> **THE PROBLEM**:
Your output should be the lines from the one that contains "X003180Y017180D03*" to the end of the listing, transcribed exactly. Include nothing else.

> **RECORDS**:
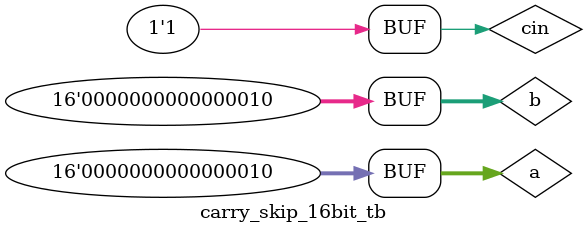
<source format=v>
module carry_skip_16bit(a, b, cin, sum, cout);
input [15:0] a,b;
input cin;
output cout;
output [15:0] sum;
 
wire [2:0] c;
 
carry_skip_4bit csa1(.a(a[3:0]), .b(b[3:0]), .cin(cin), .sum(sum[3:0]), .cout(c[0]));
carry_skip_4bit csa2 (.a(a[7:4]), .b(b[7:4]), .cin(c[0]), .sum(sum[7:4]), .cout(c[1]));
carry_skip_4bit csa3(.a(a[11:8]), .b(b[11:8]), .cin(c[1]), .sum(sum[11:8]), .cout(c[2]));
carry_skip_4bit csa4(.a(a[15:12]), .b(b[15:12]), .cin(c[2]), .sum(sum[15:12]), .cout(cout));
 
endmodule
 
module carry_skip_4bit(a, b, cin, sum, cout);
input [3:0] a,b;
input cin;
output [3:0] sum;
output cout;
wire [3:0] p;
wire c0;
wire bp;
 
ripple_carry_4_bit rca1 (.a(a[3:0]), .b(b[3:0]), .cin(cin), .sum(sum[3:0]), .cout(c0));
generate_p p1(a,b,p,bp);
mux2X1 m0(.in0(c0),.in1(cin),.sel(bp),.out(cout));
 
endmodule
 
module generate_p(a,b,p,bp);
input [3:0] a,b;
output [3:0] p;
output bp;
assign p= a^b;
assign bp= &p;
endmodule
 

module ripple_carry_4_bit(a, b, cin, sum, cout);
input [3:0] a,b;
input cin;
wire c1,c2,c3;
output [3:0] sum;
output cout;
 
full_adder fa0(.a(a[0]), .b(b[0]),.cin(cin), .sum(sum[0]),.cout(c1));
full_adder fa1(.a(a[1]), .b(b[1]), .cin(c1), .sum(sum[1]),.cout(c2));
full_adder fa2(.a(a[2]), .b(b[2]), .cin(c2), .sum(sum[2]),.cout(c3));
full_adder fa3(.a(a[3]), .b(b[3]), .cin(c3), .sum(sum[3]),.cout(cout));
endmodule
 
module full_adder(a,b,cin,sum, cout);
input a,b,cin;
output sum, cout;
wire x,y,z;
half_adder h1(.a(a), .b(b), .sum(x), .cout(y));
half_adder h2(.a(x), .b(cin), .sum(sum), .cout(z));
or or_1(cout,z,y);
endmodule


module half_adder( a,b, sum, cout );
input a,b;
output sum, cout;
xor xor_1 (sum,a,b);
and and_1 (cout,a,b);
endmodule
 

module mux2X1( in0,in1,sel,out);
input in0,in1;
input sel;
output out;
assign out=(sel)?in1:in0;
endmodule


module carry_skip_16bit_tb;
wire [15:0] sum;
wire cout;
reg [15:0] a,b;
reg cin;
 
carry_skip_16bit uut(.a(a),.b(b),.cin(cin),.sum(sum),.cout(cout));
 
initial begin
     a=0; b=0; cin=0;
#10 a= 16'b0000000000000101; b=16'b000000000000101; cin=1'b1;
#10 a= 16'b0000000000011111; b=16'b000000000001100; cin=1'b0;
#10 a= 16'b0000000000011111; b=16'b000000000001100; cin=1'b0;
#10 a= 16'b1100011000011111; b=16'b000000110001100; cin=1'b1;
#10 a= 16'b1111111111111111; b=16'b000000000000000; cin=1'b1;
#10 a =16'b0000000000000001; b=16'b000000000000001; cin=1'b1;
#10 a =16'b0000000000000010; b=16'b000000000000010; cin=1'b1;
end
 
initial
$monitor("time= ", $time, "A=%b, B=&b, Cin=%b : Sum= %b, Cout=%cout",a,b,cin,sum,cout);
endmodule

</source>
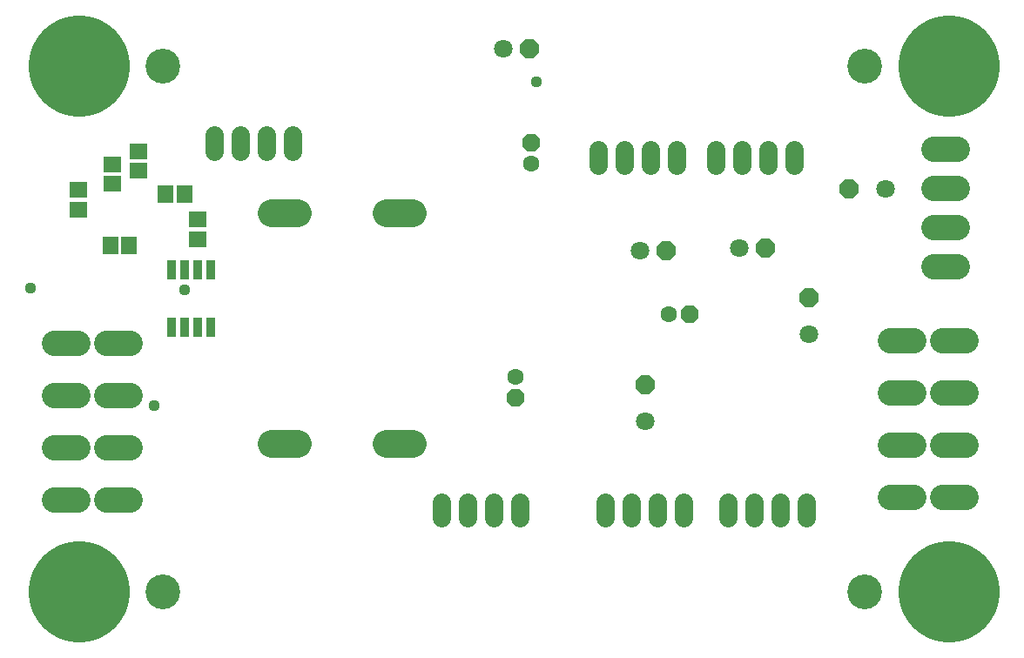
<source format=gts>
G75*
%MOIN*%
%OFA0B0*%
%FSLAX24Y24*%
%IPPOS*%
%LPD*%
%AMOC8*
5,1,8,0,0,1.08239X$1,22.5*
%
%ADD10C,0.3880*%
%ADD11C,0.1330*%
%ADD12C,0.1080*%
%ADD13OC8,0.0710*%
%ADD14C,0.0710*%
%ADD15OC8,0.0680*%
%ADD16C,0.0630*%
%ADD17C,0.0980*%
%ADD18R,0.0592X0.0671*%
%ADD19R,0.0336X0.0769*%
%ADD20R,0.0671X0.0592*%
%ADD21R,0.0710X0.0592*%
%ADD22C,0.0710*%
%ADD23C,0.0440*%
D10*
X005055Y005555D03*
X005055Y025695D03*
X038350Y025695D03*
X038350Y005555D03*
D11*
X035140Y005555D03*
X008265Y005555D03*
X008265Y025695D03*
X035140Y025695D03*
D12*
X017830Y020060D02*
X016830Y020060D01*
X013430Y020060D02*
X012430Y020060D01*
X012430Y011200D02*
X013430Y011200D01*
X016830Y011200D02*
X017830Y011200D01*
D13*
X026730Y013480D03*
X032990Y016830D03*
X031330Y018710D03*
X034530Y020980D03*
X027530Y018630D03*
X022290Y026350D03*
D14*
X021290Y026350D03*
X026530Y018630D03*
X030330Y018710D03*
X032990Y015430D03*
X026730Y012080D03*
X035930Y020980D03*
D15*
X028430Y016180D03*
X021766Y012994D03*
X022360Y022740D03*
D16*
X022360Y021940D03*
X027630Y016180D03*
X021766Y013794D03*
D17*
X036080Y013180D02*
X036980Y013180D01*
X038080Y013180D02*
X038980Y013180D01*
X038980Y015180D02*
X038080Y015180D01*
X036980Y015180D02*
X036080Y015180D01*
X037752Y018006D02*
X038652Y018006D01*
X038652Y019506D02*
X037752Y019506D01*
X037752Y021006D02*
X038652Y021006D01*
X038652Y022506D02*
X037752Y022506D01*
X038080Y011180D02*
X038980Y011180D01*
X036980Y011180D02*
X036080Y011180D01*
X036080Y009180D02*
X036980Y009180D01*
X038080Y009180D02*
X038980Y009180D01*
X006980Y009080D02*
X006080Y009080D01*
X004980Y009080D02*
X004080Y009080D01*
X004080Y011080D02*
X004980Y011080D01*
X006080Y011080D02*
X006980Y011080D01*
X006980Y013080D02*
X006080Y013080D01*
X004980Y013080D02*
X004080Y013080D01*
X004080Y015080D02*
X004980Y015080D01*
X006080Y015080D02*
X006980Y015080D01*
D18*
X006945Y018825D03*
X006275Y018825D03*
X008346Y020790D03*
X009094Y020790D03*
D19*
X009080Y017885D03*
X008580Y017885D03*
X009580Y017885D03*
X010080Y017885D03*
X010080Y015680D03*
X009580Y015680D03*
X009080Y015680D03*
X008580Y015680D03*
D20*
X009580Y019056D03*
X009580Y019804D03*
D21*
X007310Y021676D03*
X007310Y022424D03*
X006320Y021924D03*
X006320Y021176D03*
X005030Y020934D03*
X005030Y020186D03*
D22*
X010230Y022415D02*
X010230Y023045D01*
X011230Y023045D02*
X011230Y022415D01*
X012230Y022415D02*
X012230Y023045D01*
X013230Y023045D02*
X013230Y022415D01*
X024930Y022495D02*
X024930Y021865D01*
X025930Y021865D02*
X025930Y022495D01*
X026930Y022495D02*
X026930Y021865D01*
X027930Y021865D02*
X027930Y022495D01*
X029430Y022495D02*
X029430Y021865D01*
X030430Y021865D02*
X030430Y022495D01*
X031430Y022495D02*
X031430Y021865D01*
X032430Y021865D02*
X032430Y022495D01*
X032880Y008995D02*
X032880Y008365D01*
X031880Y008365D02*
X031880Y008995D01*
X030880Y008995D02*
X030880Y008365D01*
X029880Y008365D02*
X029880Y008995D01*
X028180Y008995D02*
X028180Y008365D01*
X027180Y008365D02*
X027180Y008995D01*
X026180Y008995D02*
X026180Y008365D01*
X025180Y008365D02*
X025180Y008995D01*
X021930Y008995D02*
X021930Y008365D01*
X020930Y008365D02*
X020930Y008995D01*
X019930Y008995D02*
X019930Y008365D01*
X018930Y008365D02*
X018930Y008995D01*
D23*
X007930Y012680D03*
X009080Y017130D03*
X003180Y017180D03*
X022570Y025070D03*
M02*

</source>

> **ANSWER SECTION**:
X003180Y017180D03*
X022570Y025070D03*
M02*

</source>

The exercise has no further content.